Derrick is looking for a box buried by Danielle, needing it to change both of their lives.

“The River’s Children” by Shweta Narayan

This flash fiction story is a wonderfully original flash fiction fairy tale, about the romance between a genderfluid prince and a river.

“Between Dragons and Their Wrath” by An Owomoyela and Rachel Swirsky

Every part of a dragon is dangerous. Their scales will cut through anything. Their droppings will prevent you from ever feeling full again. Their blood will drive you mad. Yet everyday, Domei ventures into the forest to collect their scales.

“Join Our Team of Time Travel Professionals” by Sarah Pinsker

Magda has a terrible job — playing babysitter to a bunch of rich time traveling tourists. In her disguise as a bag lady, she’s got to follow them through 1985 New York, making sure they don’t drop trash from the future.

“Bucket List Found in the Locker of Maddie Price, Age 14, Written Two Weeks Before the Great Uplifting of All Mankind” by Erica L. Satifka

Humanity is leaving their bodies behind and venturing into the Sing. A teenage girl named Maddie lists everything she wants to do before that happens, crossing out the ones she accomplishes.

“Letting Go” by Alex Shvartsman

Your love is going on an interstellar voyage. When she returns, twenty years will have passed for you, but only two for her.

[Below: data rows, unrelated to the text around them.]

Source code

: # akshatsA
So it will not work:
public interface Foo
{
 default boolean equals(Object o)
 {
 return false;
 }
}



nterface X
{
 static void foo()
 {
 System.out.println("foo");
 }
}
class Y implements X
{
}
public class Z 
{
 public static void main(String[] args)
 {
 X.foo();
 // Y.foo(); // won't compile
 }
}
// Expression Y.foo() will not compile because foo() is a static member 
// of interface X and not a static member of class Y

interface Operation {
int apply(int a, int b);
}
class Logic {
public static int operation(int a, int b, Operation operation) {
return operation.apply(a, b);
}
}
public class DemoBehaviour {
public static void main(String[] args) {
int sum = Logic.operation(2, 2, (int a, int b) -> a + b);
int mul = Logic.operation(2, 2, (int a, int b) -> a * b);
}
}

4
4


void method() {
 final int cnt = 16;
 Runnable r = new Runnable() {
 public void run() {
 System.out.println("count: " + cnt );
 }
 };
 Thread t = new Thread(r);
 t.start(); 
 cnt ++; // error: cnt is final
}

She’s traveling forward in time, and you want to travel with her.

“Nothing Is Pixels Here” by K.M. Szpara

Ash lives in an unreal world, a world of pixels and code. He hasn’t been out in the real world since he was five years old, but he’s starting to wonder what it would feel like. “Nothing Is Pixels Here” ends up taking a different choice than I expected. I guess I just assume that stories always support the idea that living in the “real” world is better.

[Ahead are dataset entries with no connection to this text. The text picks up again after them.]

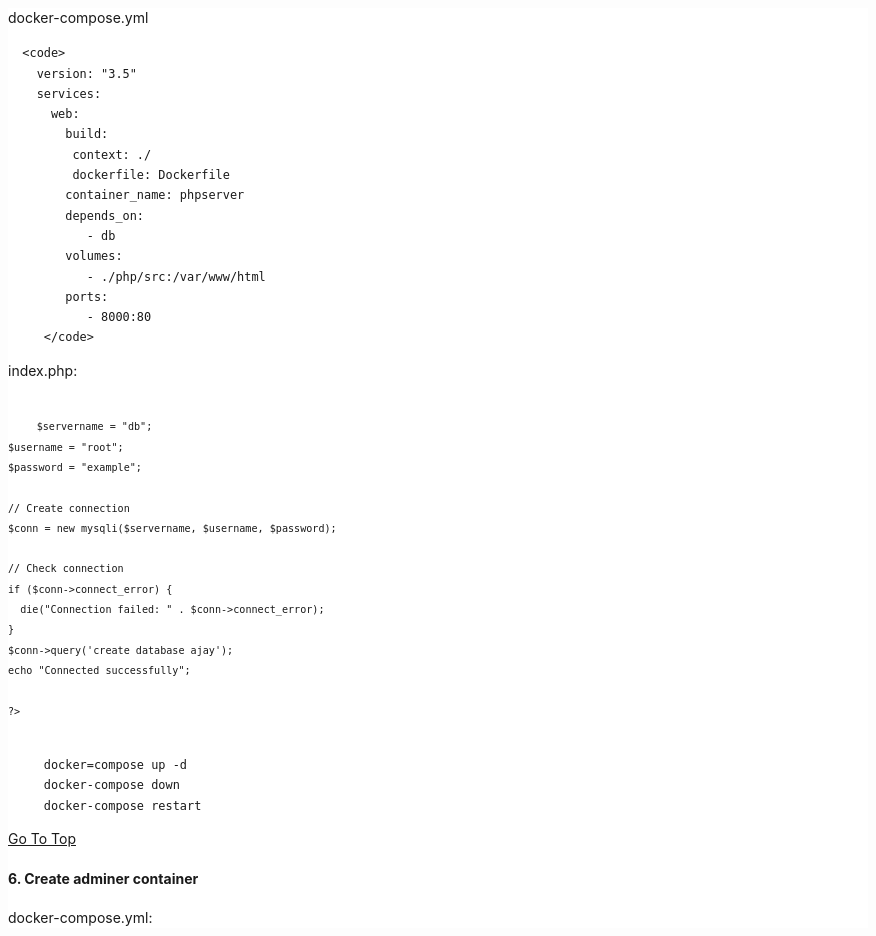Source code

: 

  docker-compose.yml

      <code>
        version: "3.5"
        services:
          web: 
            build: 
             context: ./
             dockerfile: Dockerfile
            container_name: phpserver
            depends_on: 
               - db
            volumes: 
               - ./php/src:/var/www/html
            ports: 
               - 8000:80      
         </code>

index.php:


   <code>
    <?php
    echo "php and mysql";

    $servername = "db";
    $username = "root";
    $password = "example";

    // Create connection
    $conn = new mysqli($servername, $username, $password);

    // Check connection
    if ($conn->connect_error) {
      die("Connection failed: " . $conn->connect_error);
    }
    $conn->query('create database ajay');
    echo "Connected successfully";

    ?>
   </code>



         docker=compose up -d
         docker-compose down
         docker-compose restart
         
         


[Go To Top](#top)
<a name="adminer"></a>
#### 6. Create adminer container

docker-compose.yml:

“Towards the Luminous Towers” by Bogi Takács

I love with stories mix genres! This story is a combination of science fiction and fantasy, where some people have magical abilities that let them coordinate war machines. But the enemy has developed a virus, and only one, neuro-atypical controller is left.

“Super Bass” by Kai Ashante Wilson

Gian returned from a war to Sea-John, where he’s found a new love. His love has been chosen to be the Summer King in a yearly celebration.

“And If the Body Were Not the Soul” by A.C. Wise

Ro is asexual and touch repulsed. They hate the feeling of being in a body, flesh and bones. When they touch Xal, an alien, it’s an entirely different sensation — a connection of minds and souls as bodies.

“Waiting on a Bright Moon” by JY Yang

“Waiting on a Bright Moon” is another beautiful story by JY Yang. It’s another that mixes science fiction and fantasy, with colonies across space linked by ansibles. But the ansibles are all women of “a certain closeness” who are separated from the ones they love and made to open a connection with their song.

“Carnival Nine” by Caroline M. Yoachim

I really loved the core idea of this story — a world of clockwork puppets who only have so many turns each day. Each night the Maker turns their key, giving them a set number of turns for the day. Each puppet has to make the best of the turns they have. I would actually love to see this setting explored more. This story’s about the life of a single puppet, but I have so many questions about the wider world!

What short stories have you read recently?